**TASK BRIEF**
Please copy out every line in the entries that includes the word "lines".

**Collected data entries**
------------
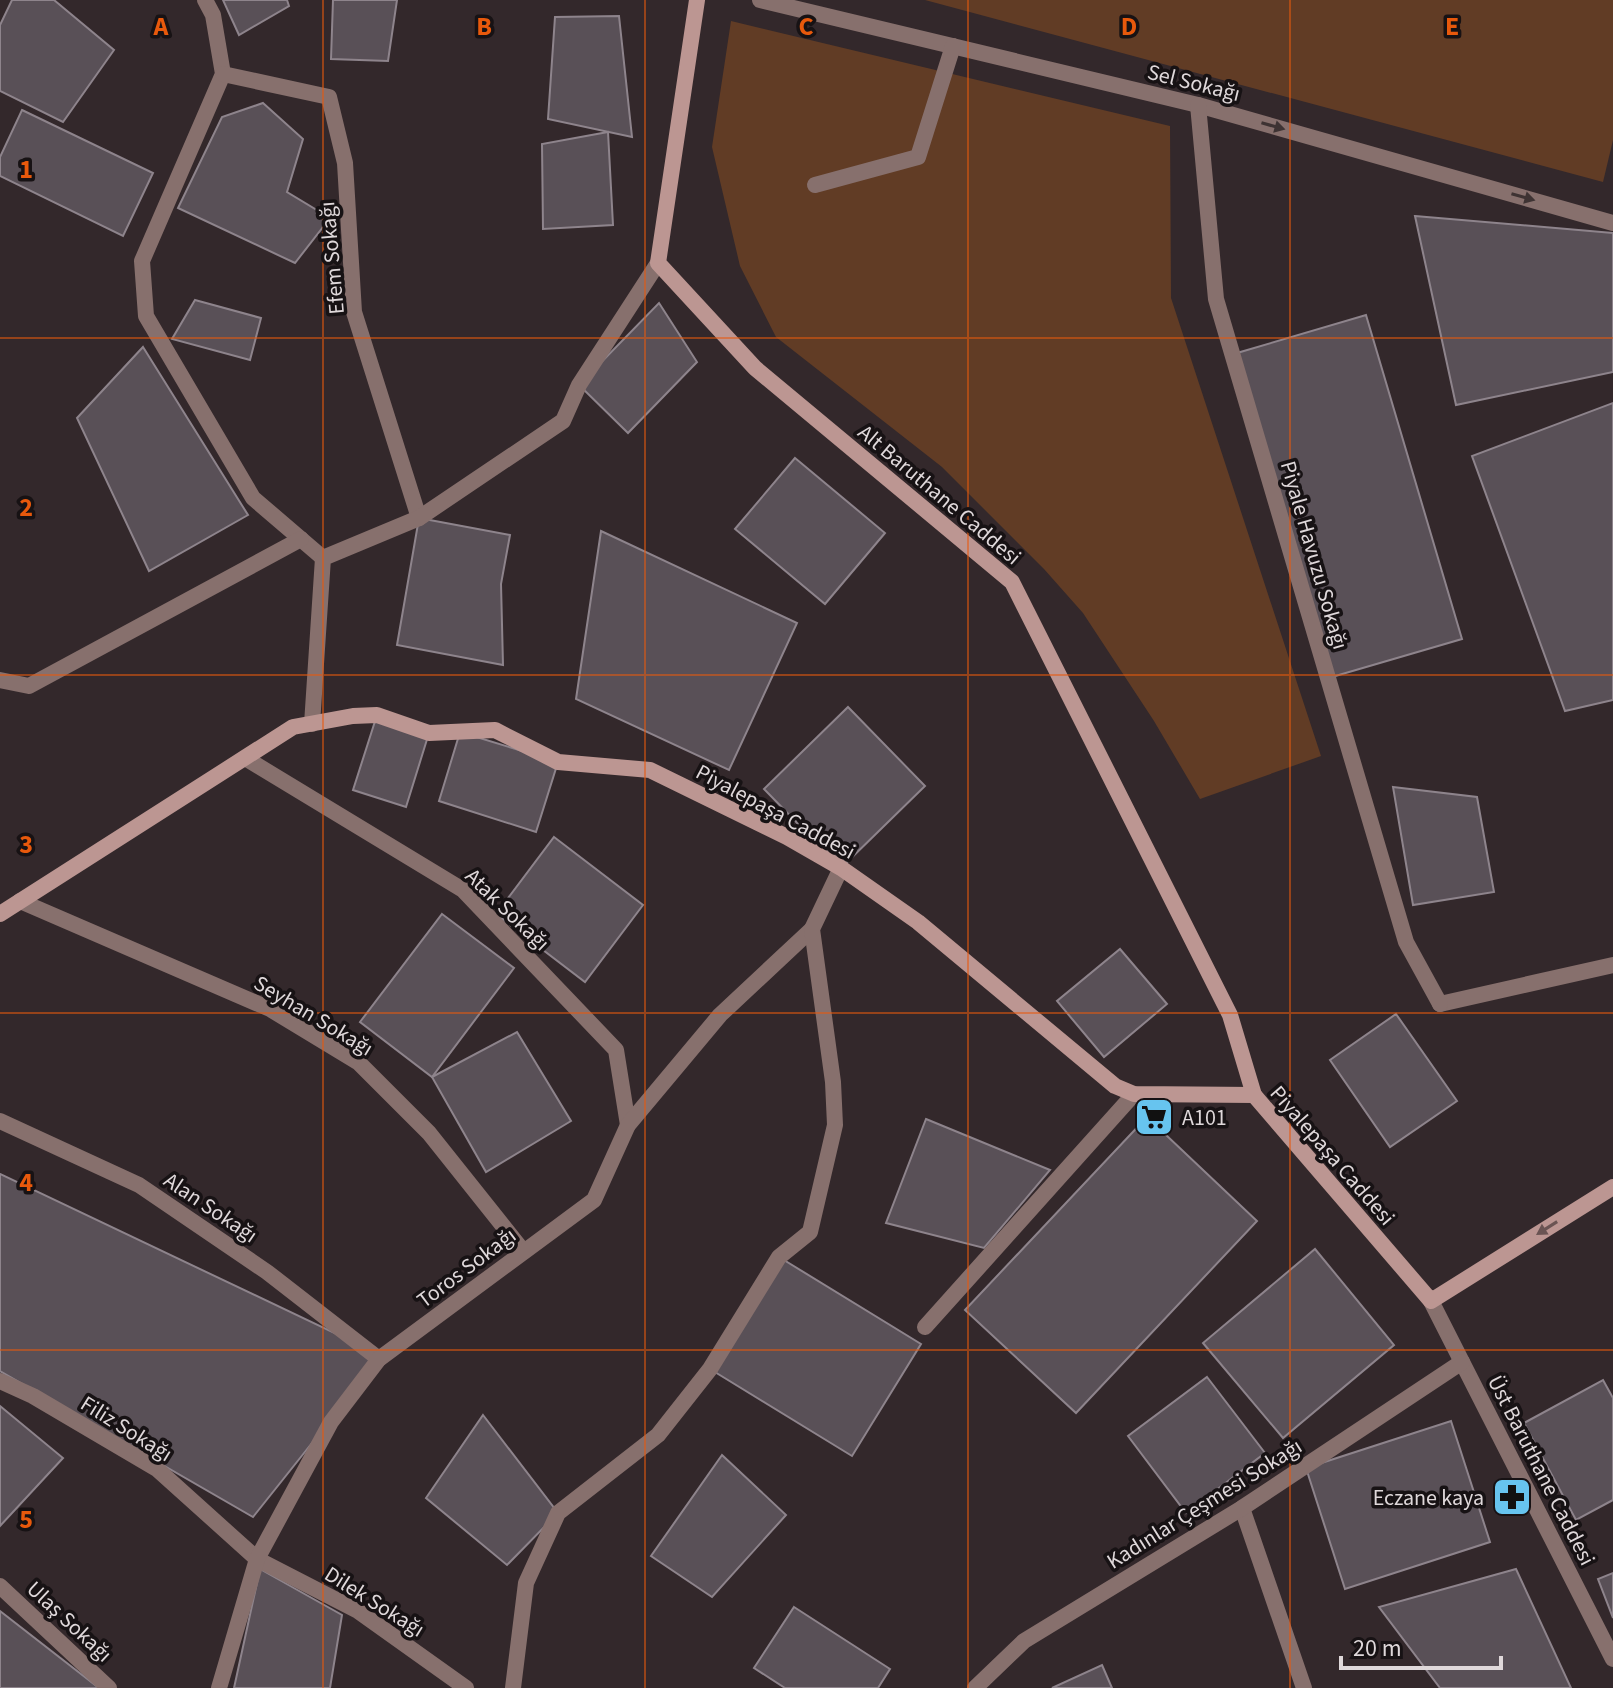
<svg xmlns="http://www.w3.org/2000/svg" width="1613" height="1688" viewBox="0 0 1613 1688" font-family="'Source Sans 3',sans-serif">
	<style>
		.green { fill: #613c25 }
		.building { fill: #595057; stroke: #8e848c; stroke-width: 2 }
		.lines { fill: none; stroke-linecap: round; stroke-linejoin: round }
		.lane { stroke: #87706d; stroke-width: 16 }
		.street { stroke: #87706d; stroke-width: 16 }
		.secondary { stroke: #bc9692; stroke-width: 16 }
		.oneway { fill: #3e3333 }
		.oneway2 { fill: #6a5453 }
		.grid { fill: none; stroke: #e8590c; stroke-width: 2; stroke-opacity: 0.55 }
		.labels { text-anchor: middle; stroke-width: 7; stroke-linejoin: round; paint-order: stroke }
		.street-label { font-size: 22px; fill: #dfd8da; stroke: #171214 }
		.poi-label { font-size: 22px; fill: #dfd8da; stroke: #171214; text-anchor: start }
		.grid-label { font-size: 26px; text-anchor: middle; font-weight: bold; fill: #e8590c; stroke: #171214; stroke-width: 7; stroke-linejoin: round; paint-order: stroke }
	</style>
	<rect width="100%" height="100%" fill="#33282b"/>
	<g class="green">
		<polygon points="925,0 1613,0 1613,140 1603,182"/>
		<polygon points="731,21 1170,126 1171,298 1321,756 1200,799 1154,721 1083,613 1044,569 942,467 776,337 740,266 712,147"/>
	</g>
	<g class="building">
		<polygon points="12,0 54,0 114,50 63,122 0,91 0,25"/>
		<polygon points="223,0 287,0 289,6 239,35"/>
		<polygon points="333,0 397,0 388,61 331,59"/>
		<polygon points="619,16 632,137 548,119 555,17"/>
		<polygon points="263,103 303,139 287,192 330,218 295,263 178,208 222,117"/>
		<polygon points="22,110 153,173 123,236 0,176 0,157"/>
		<polygon points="608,132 613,225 543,229 542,144"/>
		<polygon points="1415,216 1613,233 1613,372 1456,405"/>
		<polygon points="195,300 261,318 250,360 172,339"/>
		<polygon points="659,303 697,362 628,433 579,385"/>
		<polygon points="1366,315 1462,639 1332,677 1237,353"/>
		<polygon points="143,347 248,515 149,571 77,418"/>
		<polygon points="1613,403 1613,700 1565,711 1472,456"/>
		<polygon points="795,458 885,533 825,604 735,529"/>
		<polygon points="419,518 510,535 501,584 503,665 397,645"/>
		<polygon points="601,531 797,623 729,770 576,699"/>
		<polygon points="848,707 925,786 841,868 764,789"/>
		<polygon points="377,715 429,733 406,807 353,790"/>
		<polygon points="460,732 558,762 536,832 439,801"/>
		<polygon points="1393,787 1477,797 1494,892 1413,905"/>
		<polygon points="554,837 643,905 585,982 496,914"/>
		<polygon points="442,914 514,968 432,1077 360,1022"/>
		<polygon points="1120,949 1167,1004 1104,1057 1057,1001"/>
		<polygon points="1396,1014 1457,1101 1390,1147 1330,1060"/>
		<polygon points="517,1032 571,1121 486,1172 432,1077"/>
		<polygon points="1147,1117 1257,1221 1076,1413 965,1310"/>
		<polygon points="926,1119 1050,1170 984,1248 886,1223"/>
		<polygon points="0,1174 362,1346 379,1359 253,1517 0,1371"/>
		<polygon points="1315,1249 1394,1345 1283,1438 1203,1343"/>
		<polygon points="779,1257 921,1344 852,1456 710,1369"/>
		<polygon points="1207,1377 1265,1453 1186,1513 1128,1436"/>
		<polygon points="1603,1380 1613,1398 1613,1500 1576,1520 1524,1423"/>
		<polygon points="0,1406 63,1458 0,1526"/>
		<polygon points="483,1415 558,1513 507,1565 426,1498"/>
		<polygon points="1451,1421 1490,1542 1345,1589 1306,1468"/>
		<polygon points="722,1455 786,1515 712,1597 651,1556"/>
		<polygon points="260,1569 342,1615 330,1688 234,1688"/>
		<polygon points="1516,1569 1571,1688 1440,1688 1379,1607"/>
		<polygon points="1613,1573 1613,1618 1598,1579"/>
		<polygon points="794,1607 890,1669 878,1688 785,1688 754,1668"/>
		<polygon points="0,1611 99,1688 0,1688"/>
		<polygon points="1102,1665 1112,1688 1052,1688"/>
	</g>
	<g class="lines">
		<polyline class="lane" points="1440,1004 1613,965"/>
		<g class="street">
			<polyline points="205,0 213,15 223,74 142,261 146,316 253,498 323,558"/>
			<polyline points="760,0 1198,105 1613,223"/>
			<polyline points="223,74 329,97 345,163 354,312 419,518"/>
			<polyline points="1198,105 1216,299 1406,942 1440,1004"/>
			<polyline points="815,185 918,157 953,46"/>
			<polyline points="0,680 29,686 301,539"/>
			<polyline points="312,724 323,558 419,518 563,421 579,385 658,263"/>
			<polyline points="245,758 463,890 616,1050 628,1125"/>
			<polyline points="20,901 270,1009 359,1063 429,1133 523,1251"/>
			<polyline points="0,1121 139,1185 267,1272 379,1359"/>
			<polyline points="1431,1301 1613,1659"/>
			<polyline points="925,1327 1134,1094"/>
			<polyline points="0,1381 33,1396 157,1469 257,1559 358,1611 466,1688"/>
			<polyline points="1242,1508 1304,1688"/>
			<polyline points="0,1586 109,1688"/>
			<polyline points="219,1688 257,1559 331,1422 379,1359 594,1200 628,1125 720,1015 812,929"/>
			<polyline points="513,1688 526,1583 558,1513 658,1435 710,1369 779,1257 810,1232 835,1125 833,1082 812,929 841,868"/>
			<polyline points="975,1688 1024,1641 1242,1508 1462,1362"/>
		</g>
		<g class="secondary">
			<polyline points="697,0 658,263 755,368 1012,582 1230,1015 1254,1095"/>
			<polyline points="0,914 293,727 353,716 377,715 429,733 495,730 558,762 650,770 787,837 841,868 918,922 1115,1086 1134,1094 1254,1095 1431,1301 1613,1187"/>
		</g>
	</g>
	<defs><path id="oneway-solid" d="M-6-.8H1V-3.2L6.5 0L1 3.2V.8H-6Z" transform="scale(2)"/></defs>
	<g class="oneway">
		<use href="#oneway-solid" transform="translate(1273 126) rotate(16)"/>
		<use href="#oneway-solid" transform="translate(1523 197) rotate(16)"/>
	</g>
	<use class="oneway2" href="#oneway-solid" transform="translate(1547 1228) rotate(148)"/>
	<path class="grid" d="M 323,0 L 323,1688M 645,0 L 645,1688M 968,0 L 968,1688M 1290,0 L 1290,1688M 0,338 L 1613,338M 0,675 L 1613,675M 0,1013 L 1613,1013M 0,1350 L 1613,1350"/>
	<defs>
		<g id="supermarket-square" transform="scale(2)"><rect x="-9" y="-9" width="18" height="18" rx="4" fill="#67c4ef" stroke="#171214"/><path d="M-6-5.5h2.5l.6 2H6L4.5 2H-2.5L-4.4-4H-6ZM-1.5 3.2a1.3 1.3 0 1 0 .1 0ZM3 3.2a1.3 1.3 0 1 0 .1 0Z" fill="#111"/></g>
		<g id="pharmacy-square" transform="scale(2)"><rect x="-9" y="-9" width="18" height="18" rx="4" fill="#67c4ef" stroke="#171214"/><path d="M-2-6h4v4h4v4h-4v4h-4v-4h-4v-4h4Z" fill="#111"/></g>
	</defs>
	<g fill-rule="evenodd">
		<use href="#supermarket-square" x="1154" y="1117"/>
		<use href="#pharmacy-square" x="1512" y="1497"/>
	</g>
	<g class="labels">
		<g class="street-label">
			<text transform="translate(1194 82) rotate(14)" y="8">Sel Sokağı</text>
			<text transform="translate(331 258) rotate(-95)" y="8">Efem Sokağı</text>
			<text transform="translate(940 494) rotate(40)" y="8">Alt Baruthane Caddesi</text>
			<text transform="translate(1315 555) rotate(74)" y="8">Piyale Havuzu Sokağı</text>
			<text transform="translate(776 811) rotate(28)" y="8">Piyalepaşa Caddesi</text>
			<text transform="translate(508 909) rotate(44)" y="8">Atak Sokağı</text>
			<text transform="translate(314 1015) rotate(31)" y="8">Seyhan Sokağı</text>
			<text transform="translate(1333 1155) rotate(49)" y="8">Piyalepaşa Caddesi</text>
			<text transform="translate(211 1207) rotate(34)" y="8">Alan Sokağı</text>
			<text transform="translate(466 1267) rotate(-37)" y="8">Toros Sokağı</text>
			<text transform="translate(127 1428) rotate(32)" y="8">Filiz Sokağı</text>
			<text transform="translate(1542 1470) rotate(63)" y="8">Üst Baruthane Caddesi</text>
			<text transform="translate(1204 1503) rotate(-32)" y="8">Kadınlar Çeşmesi Sokağı</text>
			<text transform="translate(375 1601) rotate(32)" y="8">Dilek Sokağı</text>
			<text transform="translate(70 1621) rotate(43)" y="8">Ulaş Sokağı</text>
		</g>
		<g class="poi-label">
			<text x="1182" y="1125">A101</text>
			<text x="1484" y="1505" text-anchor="end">Eczane kaya</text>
		</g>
	</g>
	<g class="grid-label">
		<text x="161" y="35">A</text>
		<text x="484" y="35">B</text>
		<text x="806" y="35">C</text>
		<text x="1129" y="35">D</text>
		<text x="1452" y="35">E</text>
		<text x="26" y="178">1</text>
		<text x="26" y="516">2</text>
		<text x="26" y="853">3</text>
		<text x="26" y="1191">4</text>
		<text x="26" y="1528">5</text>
	</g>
	<path d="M1341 1656v12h160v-12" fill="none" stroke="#dfd8da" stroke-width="4"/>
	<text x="1353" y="1656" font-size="24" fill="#dfd8da" stroke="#171214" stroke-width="6" paint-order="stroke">20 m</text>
</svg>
------------
**RESULT OF THIS TASK**
		.lines { fill: none; stroke-linecap: round; stroke-linejoin: round }
	<g class="lines">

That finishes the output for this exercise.